[Task material Boundary: Start]

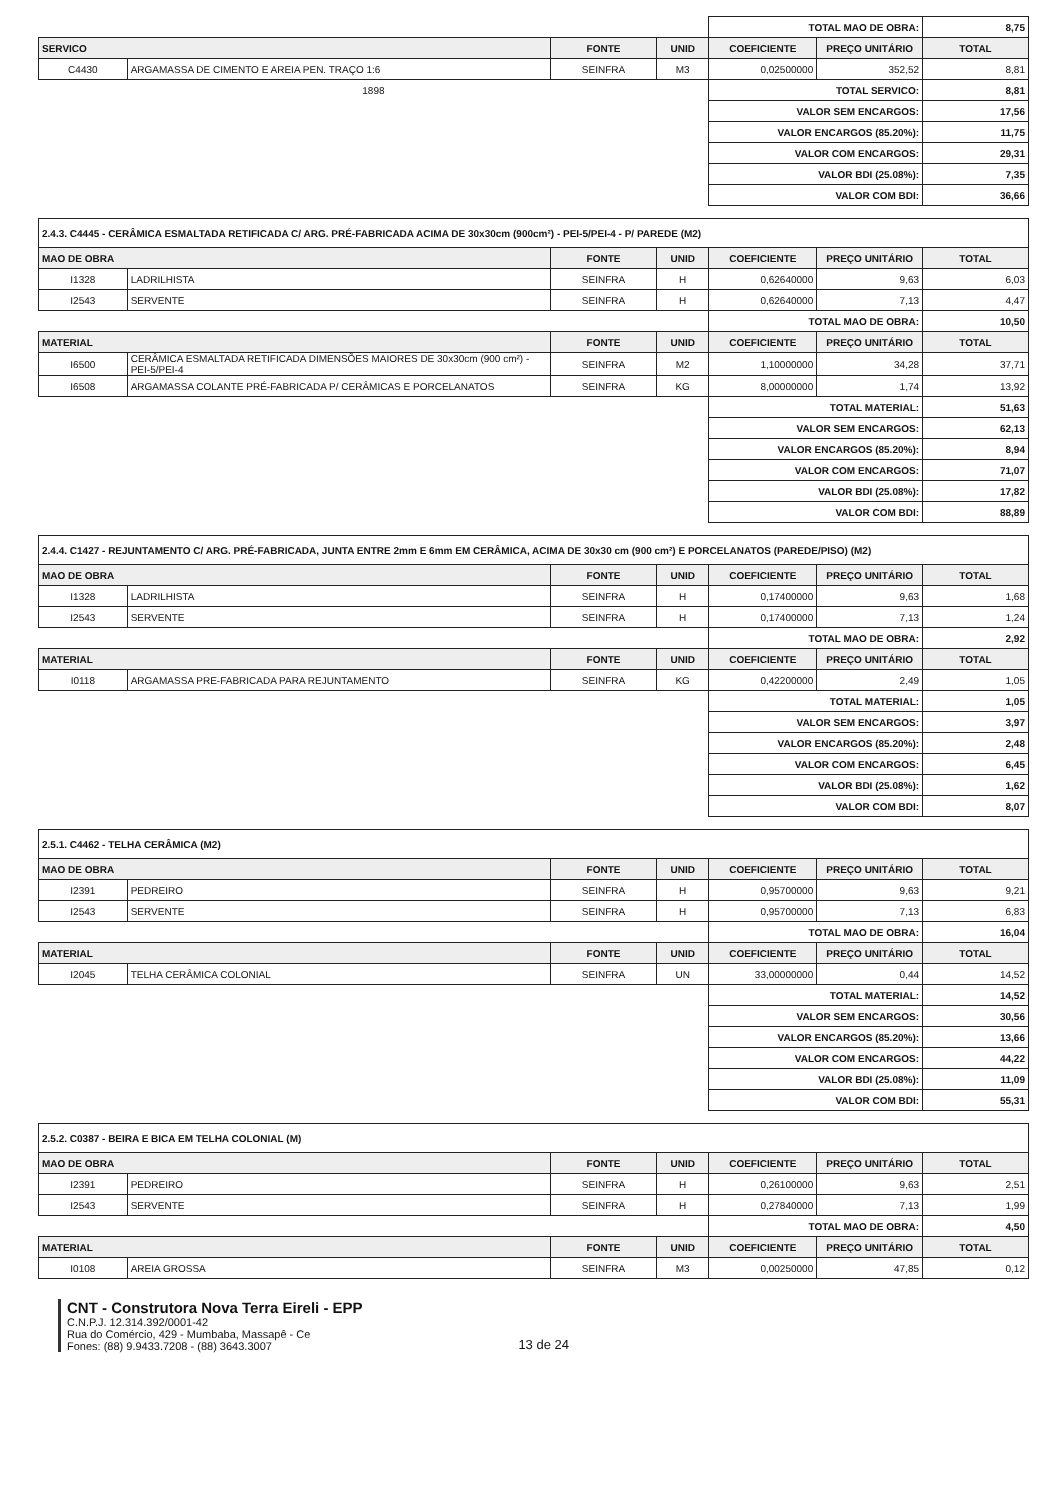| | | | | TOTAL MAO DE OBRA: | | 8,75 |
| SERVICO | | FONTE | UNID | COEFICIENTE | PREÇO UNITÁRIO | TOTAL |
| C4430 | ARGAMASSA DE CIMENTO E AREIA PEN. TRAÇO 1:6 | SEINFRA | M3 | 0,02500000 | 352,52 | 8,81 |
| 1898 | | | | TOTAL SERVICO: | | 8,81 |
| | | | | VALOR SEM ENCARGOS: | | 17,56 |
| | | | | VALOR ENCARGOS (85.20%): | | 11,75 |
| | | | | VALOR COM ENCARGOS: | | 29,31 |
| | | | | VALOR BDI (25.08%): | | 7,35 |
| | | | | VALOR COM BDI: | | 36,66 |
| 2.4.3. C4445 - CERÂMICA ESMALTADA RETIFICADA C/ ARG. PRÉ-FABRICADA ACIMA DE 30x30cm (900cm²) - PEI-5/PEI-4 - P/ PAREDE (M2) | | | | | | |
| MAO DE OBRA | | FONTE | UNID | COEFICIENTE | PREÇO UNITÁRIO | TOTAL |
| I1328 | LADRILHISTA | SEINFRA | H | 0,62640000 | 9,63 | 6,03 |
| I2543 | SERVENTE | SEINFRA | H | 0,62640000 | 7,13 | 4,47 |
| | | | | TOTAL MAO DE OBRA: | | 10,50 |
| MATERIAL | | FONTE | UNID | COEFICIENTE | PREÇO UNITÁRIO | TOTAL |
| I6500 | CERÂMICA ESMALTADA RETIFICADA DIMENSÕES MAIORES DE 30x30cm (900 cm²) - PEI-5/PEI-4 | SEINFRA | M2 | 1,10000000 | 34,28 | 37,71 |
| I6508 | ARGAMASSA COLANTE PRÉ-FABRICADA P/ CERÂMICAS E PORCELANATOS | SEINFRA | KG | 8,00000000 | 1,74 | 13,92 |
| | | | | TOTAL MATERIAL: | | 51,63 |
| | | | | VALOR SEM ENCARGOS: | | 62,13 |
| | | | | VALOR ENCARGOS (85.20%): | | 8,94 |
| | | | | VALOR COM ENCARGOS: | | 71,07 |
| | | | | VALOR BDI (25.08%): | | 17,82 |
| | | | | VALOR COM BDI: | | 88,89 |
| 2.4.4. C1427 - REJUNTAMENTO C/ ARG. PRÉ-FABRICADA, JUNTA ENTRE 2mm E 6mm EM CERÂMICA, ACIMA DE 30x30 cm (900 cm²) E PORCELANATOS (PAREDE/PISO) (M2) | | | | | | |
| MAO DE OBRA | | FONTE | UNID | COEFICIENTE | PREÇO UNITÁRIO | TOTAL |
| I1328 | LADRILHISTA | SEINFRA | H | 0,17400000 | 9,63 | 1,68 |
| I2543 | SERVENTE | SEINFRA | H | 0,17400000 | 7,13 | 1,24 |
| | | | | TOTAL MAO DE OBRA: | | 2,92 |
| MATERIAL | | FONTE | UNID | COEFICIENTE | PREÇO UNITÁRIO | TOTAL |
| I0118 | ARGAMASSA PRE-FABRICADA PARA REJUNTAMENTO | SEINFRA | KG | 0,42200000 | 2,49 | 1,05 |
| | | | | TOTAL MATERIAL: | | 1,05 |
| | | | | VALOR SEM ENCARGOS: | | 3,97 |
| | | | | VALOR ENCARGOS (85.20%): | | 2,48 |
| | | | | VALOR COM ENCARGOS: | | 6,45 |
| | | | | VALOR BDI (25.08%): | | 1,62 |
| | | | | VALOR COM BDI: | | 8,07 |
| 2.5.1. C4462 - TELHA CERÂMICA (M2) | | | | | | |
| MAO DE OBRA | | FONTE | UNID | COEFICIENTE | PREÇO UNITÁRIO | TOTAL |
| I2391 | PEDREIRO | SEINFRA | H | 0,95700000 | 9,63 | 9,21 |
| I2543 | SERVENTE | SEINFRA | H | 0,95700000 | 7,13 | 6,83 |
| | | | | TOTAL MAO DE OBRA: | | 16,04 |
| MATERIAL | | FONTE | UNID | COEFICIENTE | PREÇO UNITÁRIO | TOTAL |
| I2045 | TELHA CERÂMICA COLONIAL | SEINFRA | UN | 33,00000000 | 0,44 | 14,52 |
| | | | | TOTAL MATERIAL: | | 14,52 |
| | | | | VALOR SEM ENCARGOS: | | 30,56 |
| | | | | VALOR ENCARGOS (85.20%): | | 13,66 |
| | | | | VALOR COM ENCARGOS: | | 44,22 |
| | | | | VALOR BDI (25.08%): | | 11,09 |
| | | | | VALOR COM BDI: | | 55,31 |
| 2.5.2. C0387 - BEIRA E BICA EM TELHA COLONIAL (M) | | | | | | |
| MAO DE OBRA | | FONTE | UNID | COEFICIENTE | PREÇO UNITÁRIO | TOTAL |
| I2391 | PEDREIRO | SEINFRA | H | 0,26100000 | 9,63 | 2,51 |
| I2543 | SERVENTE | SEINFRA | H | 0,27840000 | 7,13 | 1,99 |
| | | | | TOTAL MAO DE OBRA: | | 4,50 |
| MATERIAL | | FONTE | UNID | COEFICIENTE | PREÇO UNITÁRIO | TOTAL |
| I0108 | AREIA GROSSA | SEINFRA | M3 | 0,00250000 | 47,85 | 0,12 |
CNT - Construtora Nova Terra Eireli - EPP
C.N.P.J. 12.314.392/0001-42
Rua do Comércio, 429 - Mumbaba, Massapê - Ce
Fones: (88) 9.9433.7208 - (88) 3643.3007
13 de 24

[Task material Boundary: End]
[Task material Boundary: Start]

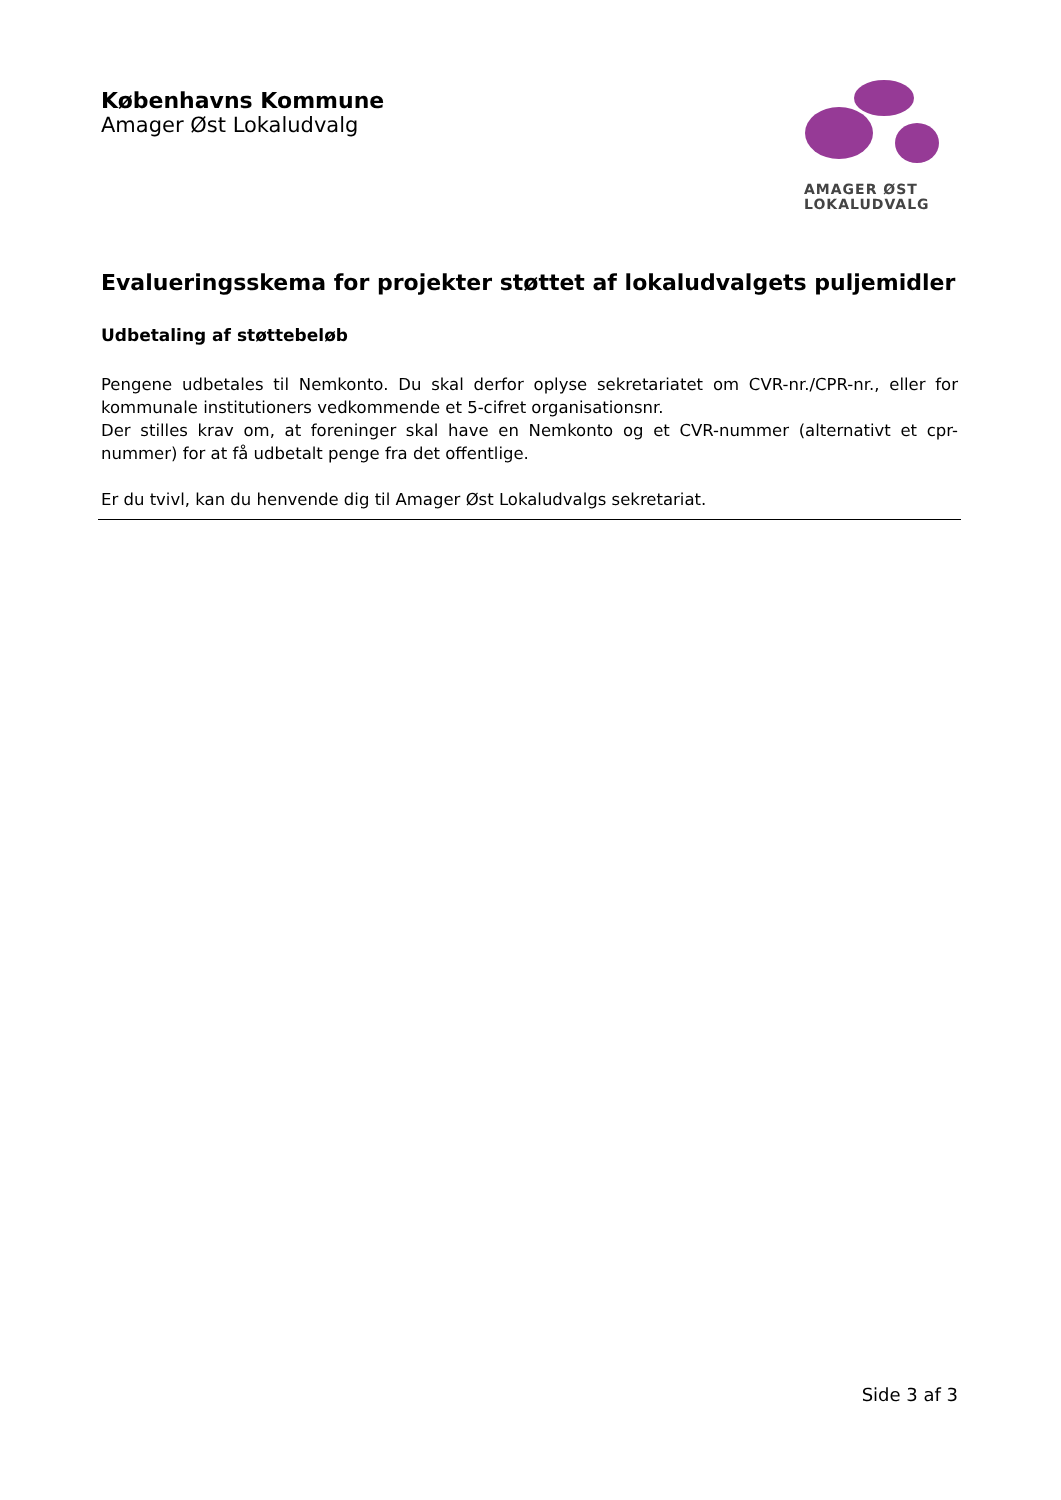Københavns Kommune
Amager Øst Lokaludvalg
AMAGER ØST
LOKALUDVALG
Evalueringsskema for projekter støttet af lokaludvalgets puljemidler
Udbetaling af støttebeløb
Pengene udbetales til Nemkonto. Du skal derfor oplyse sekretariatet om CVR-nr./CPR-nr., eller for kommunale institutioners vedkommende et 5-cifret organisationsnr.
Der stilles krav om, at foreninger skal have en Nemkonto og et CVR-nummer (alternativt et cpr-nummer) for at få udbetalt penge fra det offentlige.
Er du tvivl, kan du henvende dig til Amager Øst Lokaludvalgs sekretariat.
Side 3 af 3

[Task material Boundary: End]

Task goal.
Every line above from the line with "OBRA: | | 2,92 |" to the line with "BDI: | | 55,31 |", inclusive, must be returned exactly; no other line belongs in the reply.

Reply to the task.
| | | | | TOTAL MAO DE OBRA: | | 2,92 |
| MATERIAL | | FONTE | UNID | COEFICIENTE | PREÇO UNITÁRIO | TOTAL |
| I0118 | ARGAMASSA PRE-FABRICADA PARA REJUNTAMENTO | SEINFRA | KG | 0,42200000 | 2,49 | 1,05 |
| | | | | TOTAL MATERIAL: | | 1,05 |
| | | | | VALOR SEM ENCARGOS: | | 3,97 |
| | | | | VALOR ENCARGOS (85.20%): | | 2,48 |
| | | | | VALOR COM ENCARGOS: | | 6,45 |
| | | | | VALOR BDI (25.08%): | | 1,62 |
| | | | | VALOR COM BDI: | | 8,07 |
| 2.5.1. C4462 - TELHA CERÂMICA (M2) | | | | | | |
| MAO DE OBRA | | FONTE | UNID | COEFICIENTE | PREÇO UNITÁRIO | TOTAL |
| I2391 | PEDREIRO | SEINFRA | H | 0,95700000 | 9,63 | 9,21 |
| I2543 | SERVENTE | SEINFRA | H | 0,95700000 | 7,13 | 6,83 |
| | | | | TOTAL MAO DE OBRA: | | 16,04 |
| MATERIAL | | FONTE | UNID | COEFICIENTE | PREÇO UNITÁRIO | TOTAL |
| I2045 | TELHA CERÂMICA COLONIAL | SEINFRA | UN | 33,00000000 | 0,44 | 14,52 |
| | | | | TOTAL MATERIAL: | | 14,52 |
| | | | | VALOR SEM ENCARGOS: | | 30,56 |
| | | | | VALOR ENCARGOS (85.20%): | | 13,66 |
| | | | | VALOR COM ENCARGOS: | | 44,22 |
| | | | | VALOR BDI (25.08%): | | 11,09 |
| | | | | VALOR COM BDI: | | 55,31 |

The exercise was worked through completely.